There’s a lot of things for President Obama to fix that has gone to pot over the last eight years, including the safety of the food Americans eat. It’s not enough that our health care system is falling apart as more and more people can’t afford to get sick and go to the doctor,  that they probably have to go to the doctor any way because they are getting sick from the food they eat.

Fewer than one in four consumers now believe the U.S. food supply is safer than it was a year ago, according to new data from the University of Minnesota’s Food Industry Center.

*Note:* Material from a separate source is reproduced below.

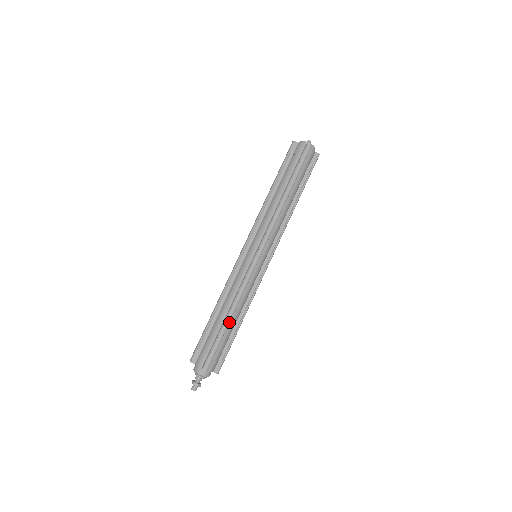
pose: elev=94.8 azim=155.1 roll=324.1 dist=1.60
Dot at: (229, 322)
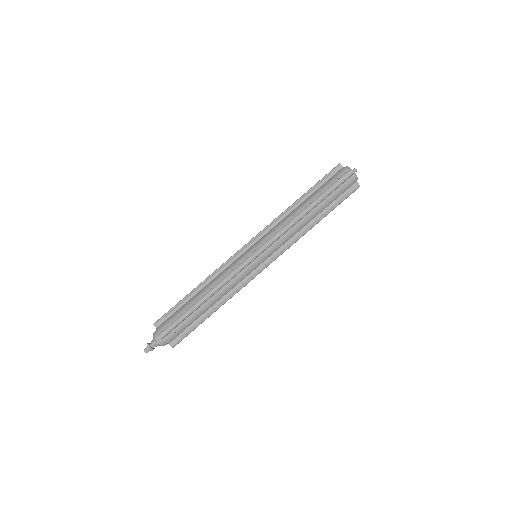
Dot at: (201, 303)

The center said that after January’s national salmonella outbreak, just 22.5 percent of consumers in the study said they were confident the food supply is safer than a year ago, the lowest reading since the study began in May 2008. Eight people died and more than 500 have become ill in the most recent outbreak, which may have originated in a Georgia peanut plant and spread through peanut-butter products sold nationwide.

The drop in confidence mirrors a similar drop last June, when a salmonella outbreak later traced to jalapeno peppers sickened nearly 1,500 people. The study involves continuously tracking consumer confidence in food supply safety via a weekly online survey of about 175 consumers from across the nation. The consumers are selected each week by a national market research company.

The ongoing study is conducted jointly with the Louisiana State University AgCenter and is funded by the National Center for Food Protection and Defense.